$x^3+48=y^4$ does not have integer (?) solutions
One way would be to note that a solution of this equation would also give a solution of the equation $x^3 + 48 = y^2$. That's an elliptic curve of rank 1 and with trivial torsion subgroup. There are bounds on the heights of the integral points on a Weierstrass model of an elliptic curve in terms of the coefficients. You can find a generator for the Mordell-Weil group and using the height bounds find all the integral points. In this case, the only point will be $(x,y) = (1,7)$. Since 7 is not a square, you deduce that the original equation has no integral solutions. Of course, I didn't actually compute the bounds, but asked Magma, which does it automatically. Here is the code:
> P<x>:=PolynomialRing(Integers());
> E:=EllipticCurve(x^3 + 48);
> Rank(E);
1
> TorsionSubgroup(E);
Abelian Group of order 1
> IntegralPoints(E);
[ (1 : 7 : 1) ]
[ <(1 : 7 : 1), 1> ]
I realize this is a massive revive, but here is a solution without any powerful theorems about elliptic curves.
We have $x^3 + 64 = y^4 + 2^4$. It is easy to show all (odd) primes dividing the RHS are $1 \pmod{8}$. Now, looking modulo $16$ we deduce either $x \equiv 1 \pmod{16}$ and $y$ is odd or $x,y$ are both even.
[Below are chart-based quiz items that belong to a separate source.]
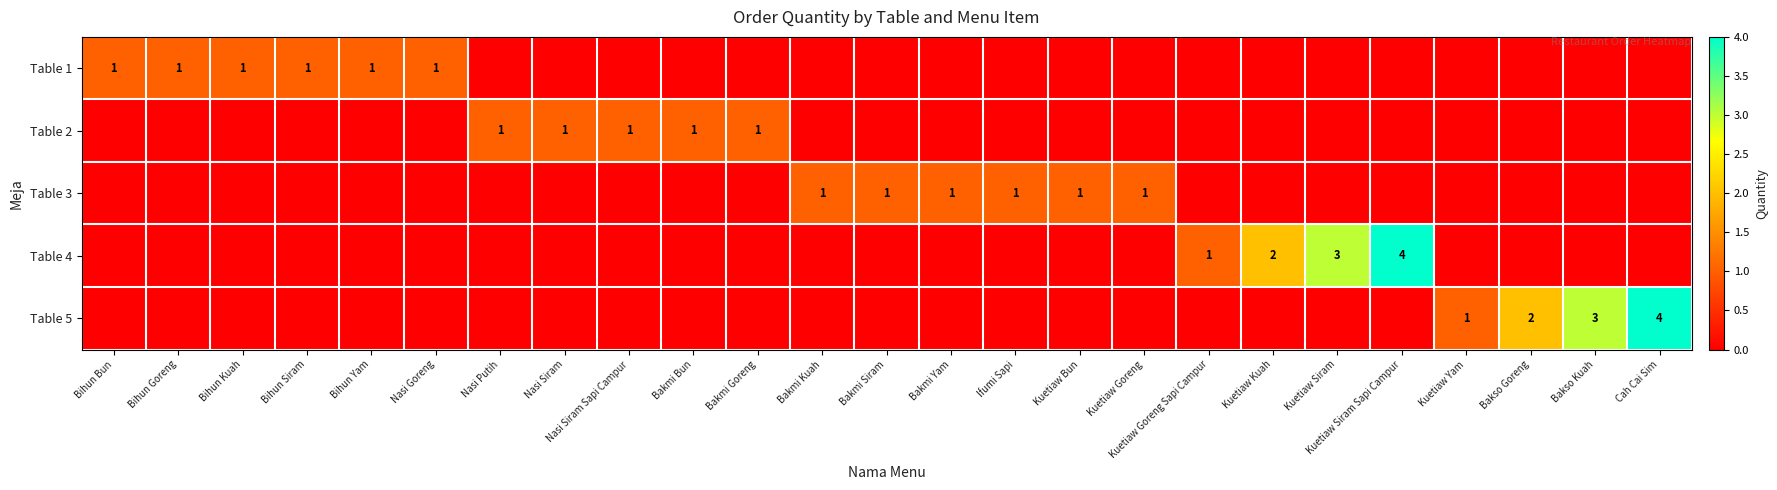

True or false: Table 5 has a value of 0 at Kuetiaw Yam.

False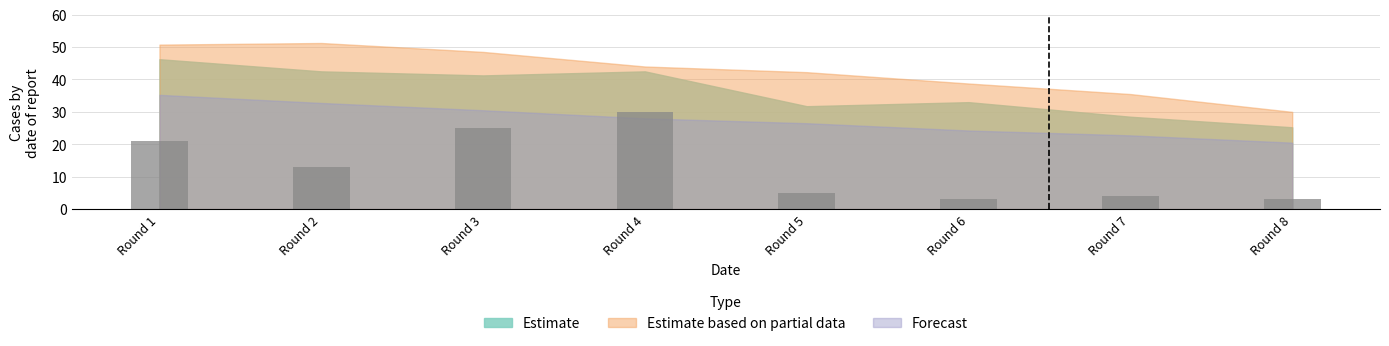

What is the change in value from Round 2 to Round 3?

+12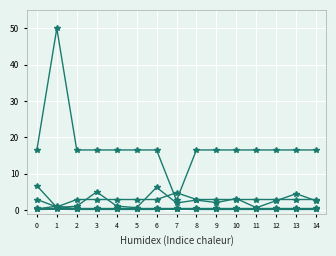

How many data points does each series have?

15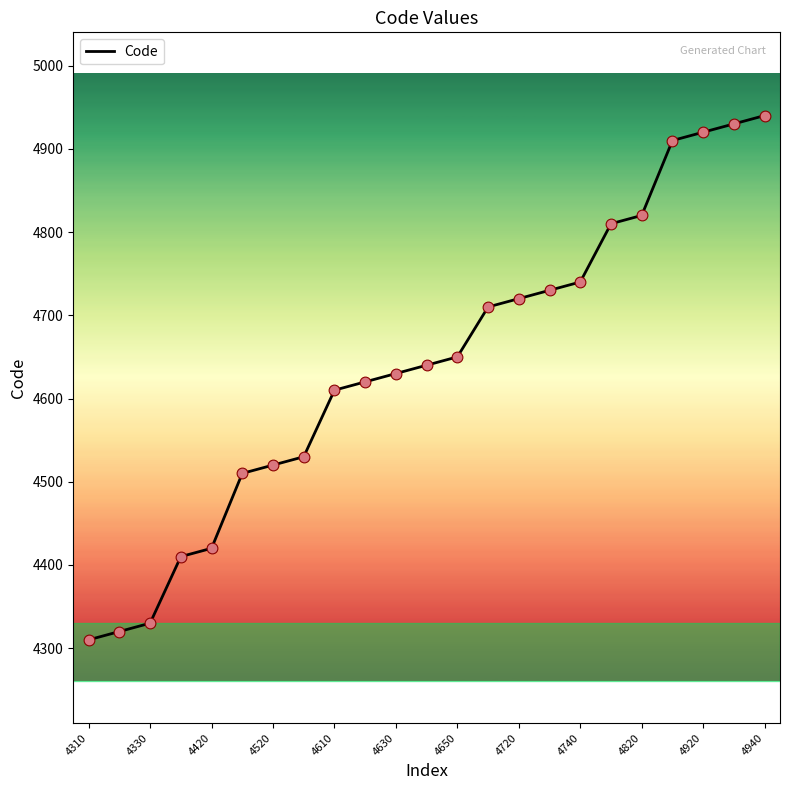

What is the difference between the maximum and minimum values?

630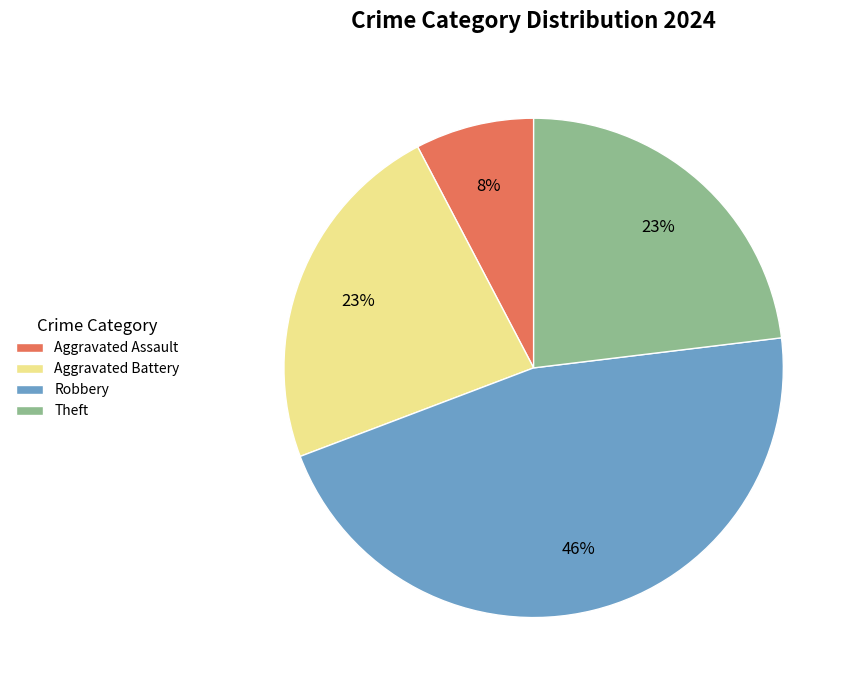

Is it true that Robbery is 35% of the pie?

False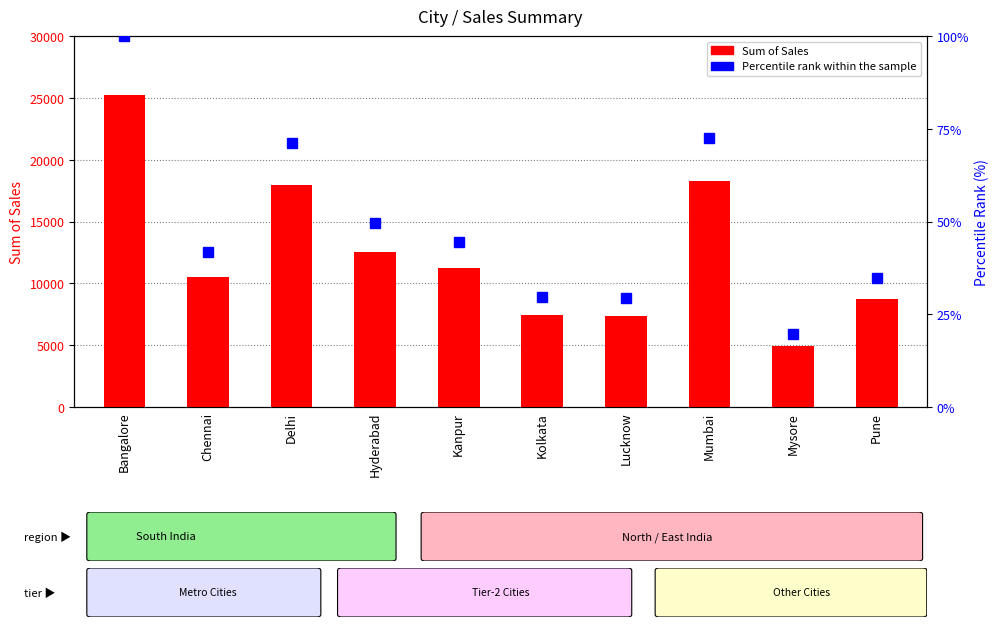

The Sum of Sales series shows 11233.0 at Kanpur. True or false?

True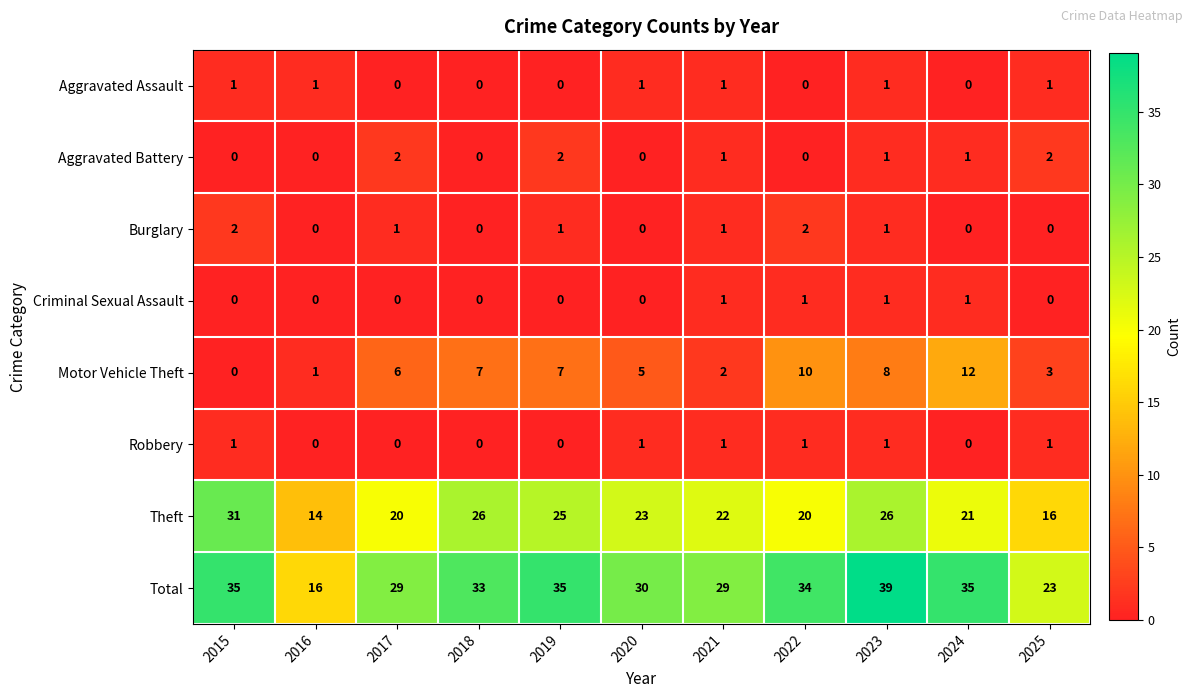

Which series has the largest total across all categories?

Total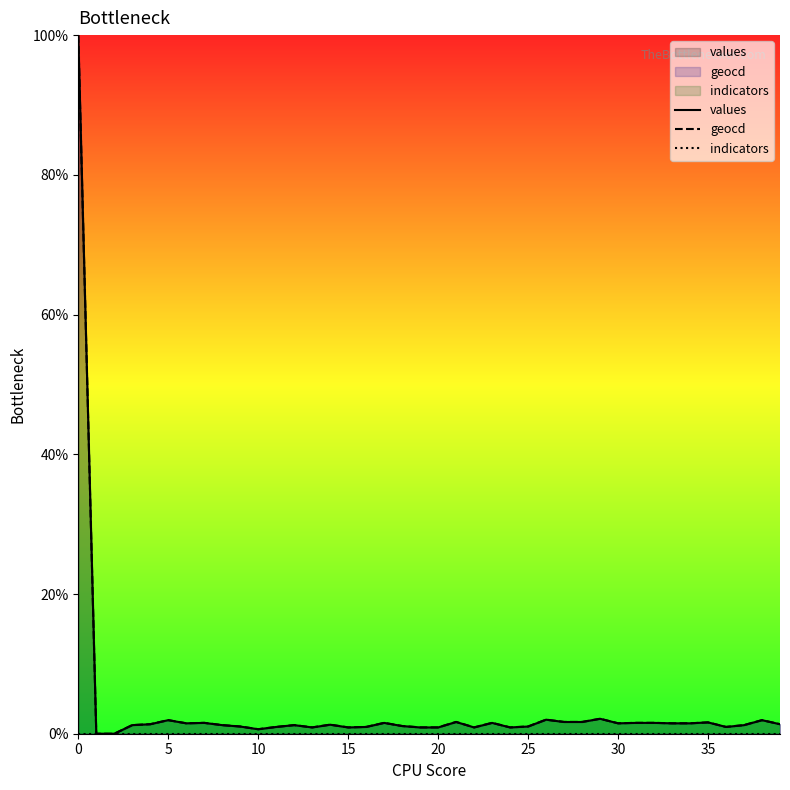

Reading left to right, what are all the values shown in this chart?

values: 100.0	0.0	0.0	1.2	1.4	1.9	1.5	1.6	1.2	1.0	0.6	1.0	1.2	0.9	1.3	0.9	1.0	1.6	1.1	0.9	0.9	1.7	0.9	1.6	0.9	1.0	2.0	1.7	1.7	2.1	1.5	1.6	1.6	1.5	1.5	1.6	1.0	1.2	1.9	1.4
geocd: 100.0	0.0	0.0	1.2	1.4	1.9	1.5	1.6	1.2	1.0	0.6	1.0	1.2	0.9	1.3	0.9	1.0	1.6	1.1	0.9	0.9	1.7	0.9	1.6	0.9	1.0	2.0	1.7	1.7	2.1	1.5	1.6	1.6	1.5	1.5	1.6	1.0	1.2	1.9	1.4
indicators: 0.0	0.0	0.0	0.0	0.0	0.0	0.0	0.0	0.0	0.0	0.0	0.0	0.0	0.0	0.0	0.0	0.0	0.0	0.0	0.0	0.0	0.0	0.0	0.0	0.0	0.0	0.0	0.0	0.0	0.0	0.0	0.0	0.0	0.0	0.0	0.0	0.0	0.0	0.0	0.0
For the second case if $v_2(x) = 1$ we derive a contradiction because $v_2(LHS) = 3$ while $v_2(RHS) \ge 4$. If $v_2(x) \ge 2$ we have $v_2(LHS) \ge 6$. Thus we must have $v_2(y) = 1$ for $v_2(y^4 + 16) > 4$. Writing $y = 2k$ we need $v_2(k^4 + 1) \ge 2$. But this is absurd since $v_2(k^4 + 1) \le 1$ by checking modulo $4$. Thus it follows $x \equiv 1 \pmod{16}$.
But now utilize $x^3 + 64 = (x+4)(x^2 - 4x + 16)$. $x+4$ is $5 \pmod{8}$, which is absurd so we are done.